While humanoid robots continue to face technical and institutional hurdles, including limits on motion precision, application maturity, sensing accuracy, machine learning performance, battery endurance, and the lack of fully established operating guidelines, industry participants say those constraints are gradually easing. As production scales and development costs decline, market watchers expect deployment to accelerate beyond pilot programs.

Technology, cost, and deployment readiness

Industry sources say ongoing improvements in sensors, AI models, and power management are steadily closing performance gaps that have constrained humanoid robots to experimental use.
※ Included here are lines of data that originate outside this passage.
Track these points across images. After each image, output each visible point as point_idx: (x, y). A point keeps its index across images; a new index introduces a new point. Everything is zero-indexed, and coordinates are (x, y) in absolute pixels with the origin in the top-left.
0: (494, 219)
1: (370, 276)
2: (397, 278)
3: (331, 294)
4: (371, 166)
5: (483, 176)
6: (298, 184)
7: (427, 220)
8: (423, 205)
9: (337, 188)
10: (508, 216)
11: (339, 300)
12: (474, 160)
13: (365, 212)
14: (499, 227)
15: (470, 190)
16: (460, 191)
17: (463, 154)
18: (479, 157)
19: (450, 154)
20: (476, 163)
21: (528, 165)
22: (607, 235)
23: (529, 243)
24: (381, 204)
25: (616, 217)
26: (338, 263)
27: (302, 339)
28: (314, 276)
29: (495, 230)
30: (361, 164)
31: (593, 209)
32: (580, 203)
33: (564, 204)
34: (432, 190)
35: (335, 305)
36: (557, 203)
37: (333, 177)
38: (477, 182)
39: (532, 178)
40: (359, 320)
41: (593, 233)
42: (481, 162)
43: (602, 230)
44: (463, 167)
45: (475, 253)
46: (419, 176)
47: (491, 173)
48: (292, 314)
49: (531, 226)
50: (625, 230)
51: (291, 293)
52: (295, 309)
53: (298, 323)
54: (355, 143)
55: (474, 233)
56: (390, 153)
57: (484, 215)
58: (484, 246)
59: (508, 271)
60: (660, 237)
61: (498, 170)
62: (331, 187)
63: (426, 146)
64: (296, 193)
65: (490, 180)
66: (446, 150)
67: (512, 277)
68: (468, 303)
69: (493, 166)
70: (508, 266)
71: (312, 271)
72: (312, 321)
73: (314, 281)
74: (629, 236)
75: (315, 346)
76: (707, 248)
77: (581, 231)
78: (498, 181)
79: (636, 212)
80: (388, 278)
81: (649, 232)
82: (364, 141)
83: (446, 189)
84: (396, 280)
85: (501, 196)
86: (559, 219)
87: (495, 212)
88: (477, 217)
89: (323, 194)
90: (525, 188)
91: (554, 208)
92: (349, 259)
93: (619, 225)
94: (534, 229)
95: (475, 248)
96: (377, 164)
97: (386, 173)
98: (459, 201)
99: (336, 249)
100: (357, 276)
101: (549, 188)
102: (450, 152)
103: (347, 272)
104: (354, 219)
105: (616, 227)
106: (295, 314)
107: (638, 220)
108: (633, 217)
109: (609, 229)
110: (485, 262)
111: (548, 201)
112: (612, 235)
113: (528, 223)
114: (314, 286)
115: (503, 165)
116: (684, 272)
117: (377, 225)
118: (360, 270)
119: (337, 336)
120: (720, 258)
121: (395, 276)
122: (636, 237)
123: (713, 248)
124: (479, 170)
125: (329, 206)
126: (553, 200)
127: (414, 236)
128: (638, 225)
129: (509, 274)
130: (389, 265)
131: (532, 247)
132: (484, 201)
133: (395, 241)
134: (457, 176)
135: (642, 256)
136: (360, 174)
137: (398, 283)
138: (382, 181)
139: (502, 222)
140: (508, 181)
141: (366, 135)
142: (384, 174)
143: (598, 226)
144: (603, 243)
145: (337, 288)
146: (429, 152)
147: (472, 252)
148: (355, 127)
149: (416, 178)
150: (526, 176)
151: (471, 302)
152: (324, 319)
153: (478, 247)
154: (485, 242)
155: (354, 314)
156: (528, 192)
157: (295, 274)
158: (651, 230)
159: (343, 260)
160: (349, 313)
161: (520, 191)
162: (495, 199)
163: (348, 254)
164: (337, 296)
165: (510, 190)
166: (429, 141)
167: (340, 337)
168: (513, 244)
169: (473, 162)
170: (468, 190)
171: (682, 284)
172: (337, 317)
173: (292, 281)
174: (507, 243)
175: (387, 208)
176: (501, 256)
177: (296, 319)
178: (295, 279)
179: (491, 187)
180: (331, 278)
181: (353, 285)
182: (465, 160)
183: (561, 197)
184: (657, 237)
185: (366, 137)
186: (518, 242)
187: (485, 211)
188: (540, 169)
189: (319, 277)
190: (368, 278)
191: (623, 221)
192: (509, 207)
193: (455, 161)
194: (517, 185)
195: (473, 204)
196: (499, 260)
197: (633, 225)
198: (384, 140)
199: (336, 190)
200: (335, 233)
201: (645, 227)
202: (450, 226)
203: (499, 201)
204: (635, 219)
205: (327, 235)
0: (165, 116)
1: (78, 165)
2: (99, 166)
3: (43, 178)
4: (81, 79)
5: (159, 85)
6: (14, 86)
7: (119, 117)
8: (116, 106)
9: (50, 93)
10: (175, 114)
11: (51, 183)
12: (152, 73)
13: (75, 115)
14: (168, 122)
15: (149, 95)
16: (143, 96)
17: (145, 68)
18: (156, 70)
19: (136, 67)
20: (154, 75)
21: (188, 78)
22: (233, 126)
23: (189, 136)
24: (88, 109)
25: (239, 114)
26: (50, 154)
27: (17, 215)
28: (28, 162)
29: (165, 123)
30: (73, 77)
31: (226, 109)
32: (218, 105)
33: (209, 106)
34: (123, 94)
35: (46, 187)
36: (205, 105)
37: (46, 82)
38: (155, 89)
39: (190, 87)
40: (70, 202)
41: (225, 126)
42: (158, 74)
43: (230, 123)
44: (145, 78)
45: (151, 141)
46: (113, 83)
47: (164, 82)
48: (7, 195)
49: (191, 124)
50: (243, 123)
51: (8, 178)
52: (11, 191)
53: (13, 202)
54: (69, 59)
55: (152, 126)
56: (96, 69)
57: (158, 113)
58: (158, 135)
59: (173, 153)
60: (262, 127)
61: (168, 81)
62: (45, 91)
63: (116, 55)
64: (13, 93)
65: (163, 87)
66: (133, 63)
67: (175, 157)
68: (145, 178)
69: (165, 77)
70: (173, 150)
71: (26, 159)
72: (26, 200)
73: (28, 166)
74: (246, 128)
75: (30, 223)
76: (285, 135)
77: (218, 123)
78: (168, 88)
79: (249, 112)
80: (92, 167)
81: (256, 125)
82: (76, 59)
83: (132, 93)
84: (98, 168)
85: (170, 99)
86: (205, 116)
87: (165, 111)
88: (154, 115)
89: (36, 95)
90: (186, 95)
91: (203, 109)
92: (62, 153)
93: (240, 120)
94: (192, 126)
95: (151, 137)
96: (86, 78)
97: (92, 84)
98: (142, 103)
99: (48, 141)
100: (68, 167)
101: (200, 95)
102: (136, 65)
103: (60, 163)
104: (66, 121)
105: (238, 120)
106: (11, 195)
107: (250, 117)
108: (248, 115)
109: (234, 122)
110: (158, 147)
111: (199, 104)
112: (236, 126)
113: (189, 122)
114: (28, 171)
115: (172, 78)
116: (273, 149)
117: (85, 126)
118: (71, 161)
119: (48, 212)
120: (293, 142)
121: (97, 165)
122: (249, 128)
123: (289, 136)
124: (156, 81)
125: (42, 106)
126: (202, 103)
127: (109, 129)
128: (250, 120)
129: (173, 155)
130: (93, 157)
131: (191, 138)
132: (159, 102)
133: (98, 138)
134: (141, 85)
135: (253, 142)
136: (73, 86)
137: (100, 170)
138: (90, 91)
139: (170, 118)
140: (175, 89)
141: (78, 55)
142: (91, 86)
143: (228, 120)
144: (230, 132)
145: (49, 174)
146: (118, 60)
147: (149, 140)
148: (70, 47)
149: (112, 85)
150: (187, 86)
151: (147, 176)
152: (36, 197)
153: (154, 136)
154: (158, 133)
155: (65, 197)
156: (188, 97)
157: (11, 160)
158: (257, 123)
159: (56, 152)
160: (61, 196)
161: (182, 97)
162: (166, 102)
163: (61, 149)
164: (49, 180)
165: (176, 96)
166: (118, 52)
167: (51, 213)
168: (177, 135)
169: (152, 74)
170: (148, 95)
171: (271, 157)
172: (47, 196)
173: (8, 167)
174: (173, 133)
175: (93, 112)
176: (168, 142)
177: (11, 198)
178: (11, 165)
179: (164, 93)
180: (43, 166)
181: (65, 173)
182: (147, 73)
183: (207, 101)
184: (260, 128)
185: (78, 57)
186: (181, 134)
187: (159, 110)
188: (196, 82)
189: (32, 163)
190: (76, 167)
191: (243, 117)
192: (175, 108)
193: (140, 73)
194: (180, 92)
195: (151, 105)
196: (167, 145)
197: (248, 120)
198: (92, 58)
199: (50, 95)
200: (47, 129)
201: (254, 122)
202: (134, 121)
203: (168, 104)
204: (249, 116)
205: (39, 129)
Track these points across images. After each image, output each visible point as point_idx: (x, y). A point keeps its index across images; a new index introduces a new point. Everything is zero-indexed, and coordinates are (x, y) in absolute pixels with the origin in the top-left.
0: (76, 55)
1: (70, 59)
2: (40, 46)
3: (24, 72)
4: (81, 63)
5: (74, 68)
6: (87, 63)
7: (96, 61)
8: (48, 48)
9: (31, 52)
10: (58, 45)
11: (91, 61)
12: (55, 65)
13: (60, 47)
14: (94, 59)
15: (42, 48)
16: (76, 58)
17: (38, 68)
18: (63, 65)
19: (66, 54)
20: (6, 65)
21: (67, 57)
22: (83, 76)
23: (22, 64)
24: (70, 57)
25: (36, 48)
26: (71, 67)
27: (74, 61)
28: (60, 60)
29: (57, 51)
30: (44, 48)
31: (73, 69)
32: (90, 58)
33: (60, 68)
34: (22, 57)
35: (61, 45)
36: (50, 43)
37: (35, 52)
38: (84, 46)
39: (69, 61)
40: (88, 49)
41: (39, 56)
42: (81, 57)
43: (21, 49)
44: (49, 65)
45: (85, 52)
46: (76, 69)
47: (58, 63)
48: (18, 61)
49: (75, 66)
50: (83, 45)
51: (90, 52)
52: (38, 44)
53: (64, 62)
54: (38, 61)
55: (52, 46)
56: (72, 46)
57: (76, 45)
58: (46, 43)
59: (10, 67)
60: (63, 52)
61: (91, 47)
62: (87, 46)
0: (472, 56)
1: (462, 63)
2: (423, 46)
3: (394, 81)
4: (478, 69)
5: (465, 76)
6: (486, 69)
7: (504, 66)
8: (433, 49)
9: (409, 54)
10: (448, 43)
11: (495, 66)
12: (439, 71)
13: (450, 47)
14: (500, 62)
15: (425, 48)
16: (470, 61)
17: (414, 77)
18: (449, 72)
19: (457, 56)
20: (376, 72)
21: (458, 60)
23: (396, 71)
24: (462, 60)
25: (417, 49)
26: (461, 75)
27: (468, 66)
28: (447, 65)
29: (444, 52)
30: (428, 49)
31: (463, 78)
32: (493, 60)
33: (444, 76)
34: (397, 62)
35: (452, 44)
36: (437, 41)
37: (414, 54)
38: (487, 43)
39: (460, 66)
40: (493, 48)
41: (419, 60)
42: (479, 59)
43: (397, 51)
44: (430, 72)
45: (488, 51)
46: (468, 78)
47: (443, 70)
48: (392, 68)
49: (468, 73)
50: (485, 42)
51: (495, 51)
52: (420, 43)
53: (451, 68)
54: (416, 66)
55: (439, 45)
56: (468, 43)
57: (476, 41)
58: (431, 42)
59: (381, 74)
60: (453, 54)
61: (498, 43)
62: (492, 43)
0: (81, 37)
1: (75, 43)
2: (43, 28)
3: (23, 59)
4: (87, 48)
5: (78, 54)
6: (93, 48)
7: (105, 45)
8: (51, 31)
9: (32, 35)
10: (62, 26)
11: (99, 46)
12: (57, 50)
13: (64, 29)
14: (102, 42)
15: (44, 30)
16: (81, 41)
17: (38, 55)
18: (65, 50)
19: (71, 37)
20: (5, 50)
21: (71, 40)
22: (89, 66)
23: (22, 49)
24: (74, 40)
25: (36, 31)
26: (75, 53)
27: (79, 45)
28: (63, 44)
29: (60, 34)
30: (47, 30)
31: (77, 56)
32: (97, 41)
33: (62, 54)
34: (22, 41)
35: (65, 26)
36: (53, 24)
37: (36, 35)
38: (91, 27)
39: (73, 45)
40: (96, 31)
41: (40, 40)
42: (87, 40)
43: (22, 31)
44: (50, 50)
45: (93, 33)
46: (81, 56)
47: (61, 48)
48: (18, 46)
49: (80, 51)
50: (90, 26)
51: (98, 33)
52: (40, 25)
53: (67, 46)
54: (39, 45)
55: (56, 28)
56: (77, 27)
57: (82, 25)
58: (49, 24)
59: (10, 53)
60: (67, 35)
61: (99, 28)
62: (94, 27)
Developers are also working to improve human-robot collaboration capabilities and task adaptability to better suit real-world environments.

Research firms tracking the sector say the industry remains at an early stage, but note that incremental technical progress, combined with falling component costs, is beginning to support limited commercial deployments rather than pure demonstrations.

Humanoid robots are already being introduced on a trial basis in manufacturing, logistics, and retail settings to support smart manufacturing initiatives, address labor shortages, and improve operational efficiency, according to industry sources.

Some developers are also exploring applications in healthcare and eldercare in response to aging populations, though most such projects remain in research and testing phases rather than commercial rollout.

Pricing trends and vendor strategies

The US is currently seen as the largest near-term market for humanoid robots, with China emerging as a fast-growing development and manufacturing hub, industry observers say.

High upfront costs remain a barrier to broader adoption, particularly before demand reaches sufficient scale. However, pricing is beginning to move lower. Chinese vendors such as Unitree Robotics have introduced entry-level humanoid robots priced at around US$6,000, according to industry sources.

Meanwhile, Tesla has said its third-generation Optimus humanoid robot has entered trial production and that the company aims to bring unit costs below US$20,000. Industry analysts say such pricing targets, if achieved, could materially improve adoption prospects across industrial and service-sector use cases.

On the regulatory front, policy clarity is also improving. The European Union's Artificial Intelligence Act is expected to be phased in between 2025 and 2027, providing a clearer legal framework for AI and robotics deployment across member states.

In Taiwan, the Cabinet has approved a draft of the Artificial Intelligence Basic Law and submitted it to the legislature for review, aiming to establish foundational principles for AI research, application, and governance. Industry sources say the gradual rollout of robotics-related regulations across major markets is expected to reduce uncertainty for developers and end users, supporting broader commercialization over time.